Data records:
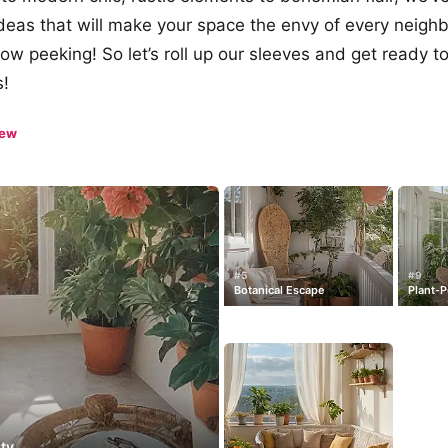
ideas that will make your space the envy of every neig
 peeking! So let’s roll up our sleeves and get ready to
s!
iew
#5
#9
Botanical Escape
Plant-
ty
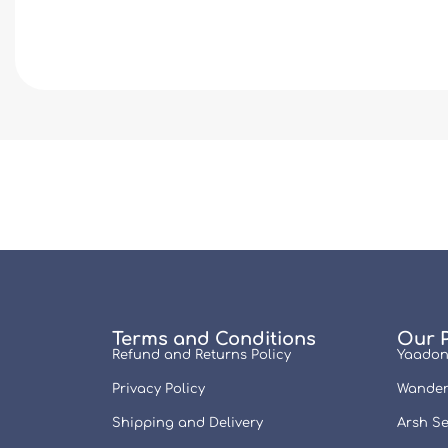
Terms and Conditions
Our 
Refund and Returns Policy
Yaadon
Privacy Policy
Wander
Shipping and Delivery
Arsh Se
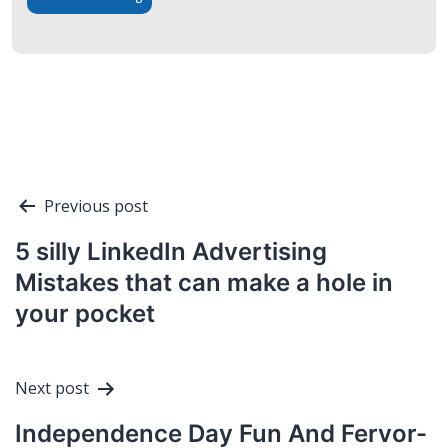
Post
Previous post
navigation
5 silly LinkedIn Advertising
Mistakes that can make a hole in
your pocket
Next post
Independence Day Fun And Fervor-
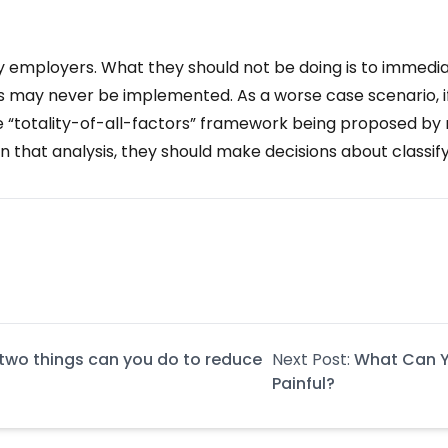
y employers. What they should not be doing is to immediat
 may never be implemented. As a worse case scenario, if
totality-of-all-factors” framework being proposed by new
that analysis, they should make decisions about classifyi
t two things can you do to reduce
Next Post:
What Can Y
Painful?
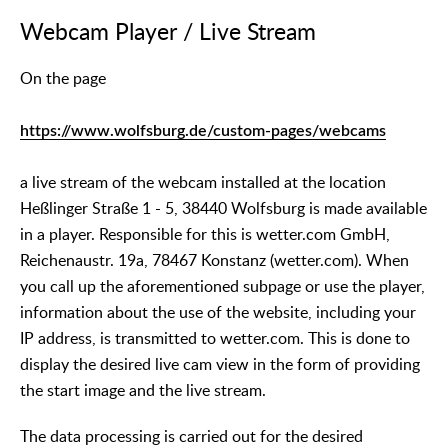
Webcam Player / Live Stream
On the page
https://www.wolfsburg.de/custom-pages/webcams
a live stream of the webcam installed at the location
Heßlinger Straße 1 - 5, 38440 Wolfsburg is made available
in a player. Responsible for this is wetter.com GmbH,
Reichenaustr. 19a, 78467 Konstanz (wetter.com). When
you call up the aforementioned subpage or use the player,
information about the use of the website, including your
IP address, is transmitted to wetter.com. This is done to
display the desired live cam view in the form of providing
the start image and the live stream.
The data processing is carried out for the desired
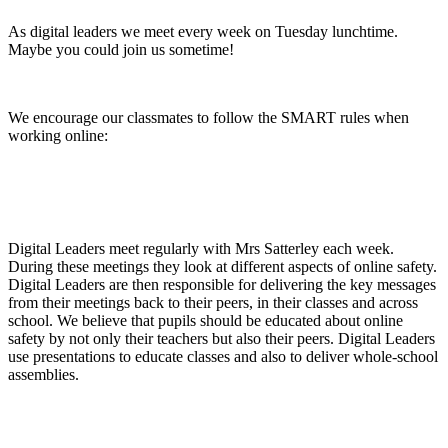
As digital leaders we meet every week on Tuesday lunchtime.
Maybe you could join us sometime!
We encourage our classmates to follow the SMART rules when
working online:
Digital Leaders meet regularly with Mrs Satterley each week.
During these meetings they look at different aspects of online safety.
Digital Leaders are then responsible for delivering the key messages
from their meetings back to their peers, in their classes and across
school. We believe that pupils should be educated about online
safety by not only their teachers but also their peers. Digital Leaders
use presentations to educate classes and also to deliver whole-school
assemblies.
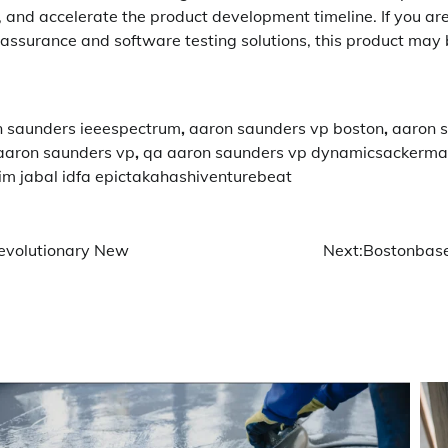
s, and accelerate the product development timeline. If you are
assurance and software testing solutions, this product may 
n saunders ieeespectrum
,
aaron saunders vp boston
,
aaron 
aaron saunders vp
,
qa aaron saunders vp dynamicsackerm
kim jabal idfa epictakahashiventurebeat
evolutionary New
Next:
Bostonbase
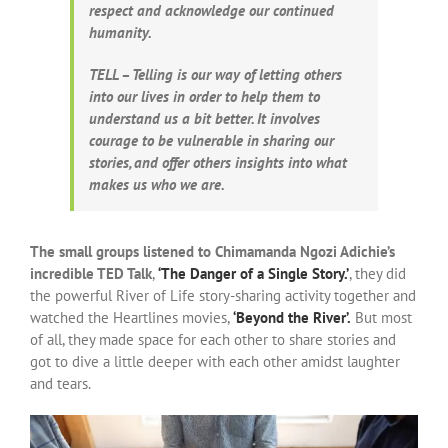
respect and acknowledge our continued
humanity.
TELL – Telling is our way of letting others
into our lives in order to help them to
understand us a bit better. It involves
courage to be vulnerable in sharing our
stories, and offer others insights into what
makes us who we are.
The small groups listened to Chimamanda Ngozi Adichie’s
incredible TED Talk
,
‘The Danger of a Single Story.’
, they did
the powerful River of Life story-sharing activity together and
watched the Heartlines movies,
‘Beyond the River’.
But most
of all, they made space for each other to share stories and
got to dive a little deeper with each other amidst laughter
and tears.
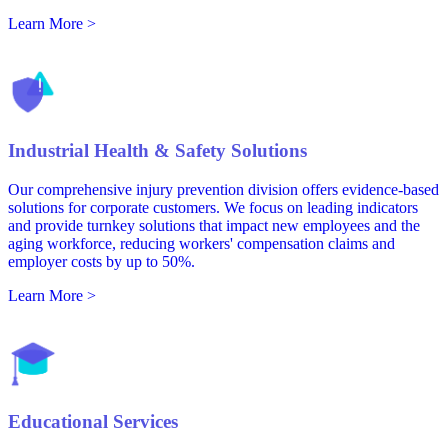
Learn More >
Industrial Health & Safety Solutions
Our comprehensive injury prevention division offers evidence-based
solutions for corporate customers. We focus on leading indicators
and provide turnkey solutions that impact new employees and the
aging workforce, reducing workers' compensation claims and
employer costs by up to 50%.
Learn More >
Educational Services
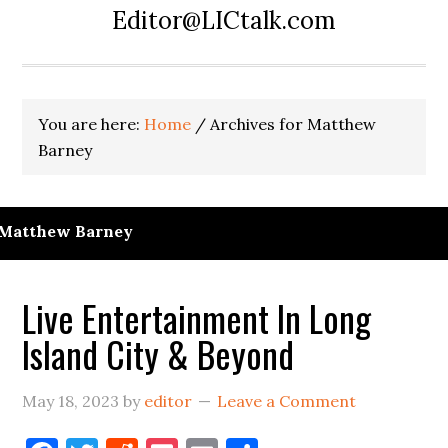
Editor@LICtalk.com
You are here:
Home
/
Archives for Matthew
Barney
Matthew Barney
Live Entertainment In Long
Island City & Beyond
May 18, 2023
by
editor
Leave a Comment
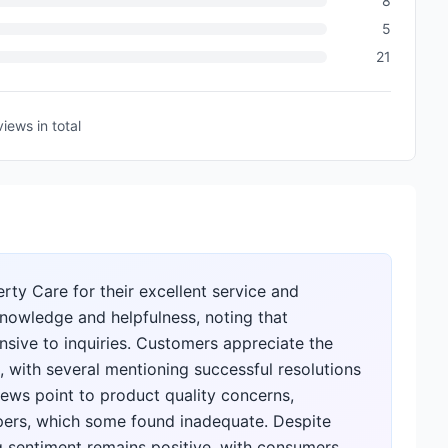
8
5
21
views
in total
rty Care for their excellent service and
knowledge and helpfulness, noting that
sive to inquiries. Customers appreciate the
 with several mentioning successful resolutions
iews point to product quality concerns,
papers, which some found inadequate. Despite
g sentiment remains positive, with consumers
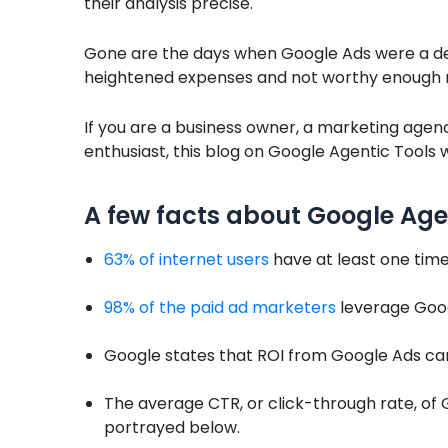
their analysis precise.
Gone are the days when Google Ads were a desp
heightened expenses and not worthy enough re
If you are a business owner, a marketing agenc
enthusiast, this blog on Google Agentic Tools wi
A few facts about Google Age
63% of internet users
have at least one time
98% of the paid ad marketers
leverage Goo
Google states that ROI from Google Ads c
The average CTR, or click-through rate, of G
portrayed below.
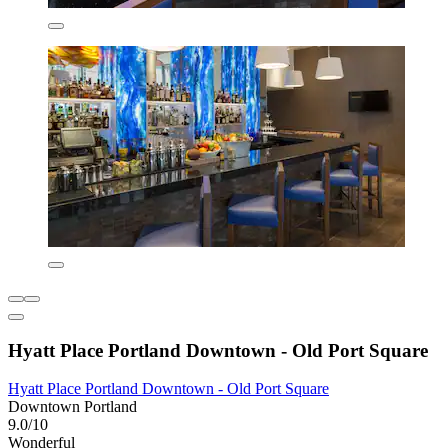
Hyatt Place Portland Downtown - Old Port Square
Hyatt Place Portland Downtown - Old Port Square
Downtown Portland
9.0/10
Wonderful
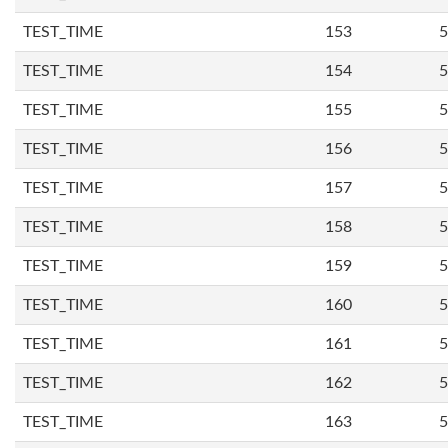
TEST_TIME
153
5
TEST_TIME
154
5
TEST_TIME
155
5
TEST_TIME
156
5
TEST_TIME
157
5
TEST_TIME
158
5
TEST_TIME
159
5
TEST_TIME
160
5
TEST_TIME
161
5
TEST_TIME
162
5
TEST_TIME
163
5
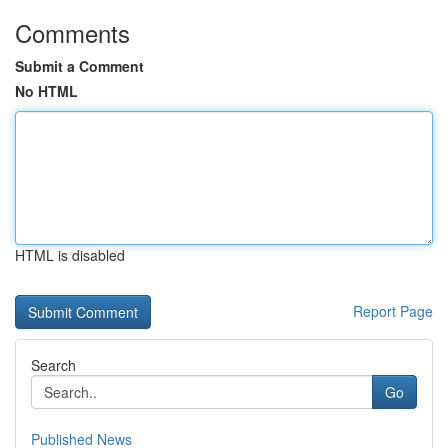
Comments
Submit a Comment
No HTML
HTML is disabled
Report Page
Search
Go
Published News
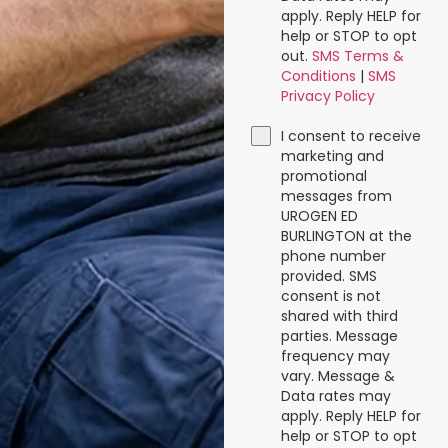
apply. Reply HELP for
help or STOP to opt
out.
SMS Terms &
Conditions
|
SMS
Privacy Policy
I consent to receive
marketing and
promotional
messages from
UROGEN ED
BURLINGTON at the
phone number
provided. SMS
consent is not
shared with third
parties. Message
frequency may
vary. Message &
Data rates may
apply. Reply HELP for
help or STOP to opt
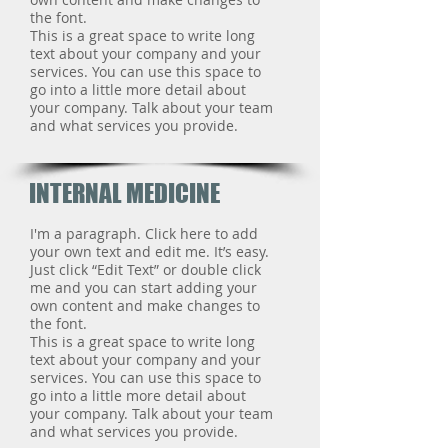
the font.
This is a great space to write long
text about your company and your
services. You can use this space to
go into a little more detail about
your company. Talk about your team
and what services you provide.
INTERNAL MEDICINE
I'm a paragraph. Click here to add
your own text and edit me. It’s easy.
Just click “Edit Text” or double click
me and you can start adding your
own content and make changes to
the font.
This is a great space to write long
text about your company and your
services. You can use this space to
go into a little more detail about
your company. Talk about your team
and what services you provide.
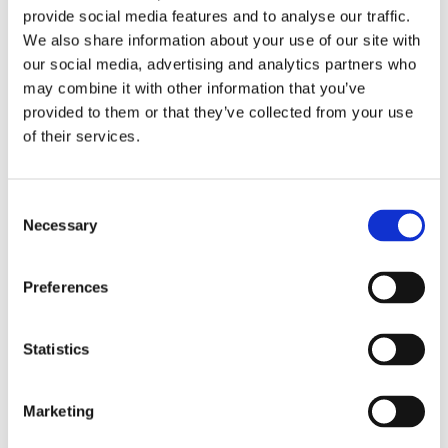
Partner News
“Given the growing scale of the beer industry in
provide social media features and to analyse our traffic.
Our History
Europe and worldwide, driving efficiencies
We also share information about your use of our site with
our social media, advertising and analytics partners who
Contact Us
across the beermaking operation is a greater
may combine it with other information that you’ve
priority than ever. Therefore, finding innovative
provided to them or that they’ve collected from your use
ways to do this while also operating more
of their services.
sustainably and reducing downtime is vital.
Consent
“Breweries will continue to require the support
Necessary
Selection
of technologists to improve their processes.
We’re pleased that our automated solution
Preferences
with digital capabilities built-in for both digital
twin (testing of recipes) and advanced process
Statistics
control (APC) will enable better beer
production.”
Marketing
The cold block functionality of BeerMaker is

• _About this task_
Rewrite everything from the line containing "Editor@LICtalk.com" down to the line containing "g sentiment remains positive, with consumers" as a Markdown table with the columns Number and Line, skipping blank lines and leaving out the pictures.

• _Answer area_
| Number | Line |
|---|---|
| 1 | Editor@LICtalk.com |
| 2 | You are here: |
| 3 | Home |
| 4 | / |
| 5 | Archives for Matthew |
| 6 | Barney |
| 7 | Matthew Barney |
| 8 | Live Entertainment In Long |
| 9 | Island City & Beyond |
| 10 | May 18, 2023 |
| 11 | by |
| 12 | editor |
| 13 | Leave a Comment |
| 14 | 8 |
| 15 | 5 |
| 16 | 21 |
| 17 | views |
| 18 | in total |
| 19 | rty Care for their excellent service and |
| 20 | knowledge and helpfulness, noting that |
| 21 | sive to inquiries. Customers appreciate the |
| 22 |  with several mentioning successful resolutions |
| 23 | iews point to product quality concerns, |
| 24 | papers, which some found inadequate. Despite |
| 25 | g sentiment remains positive, with consumers |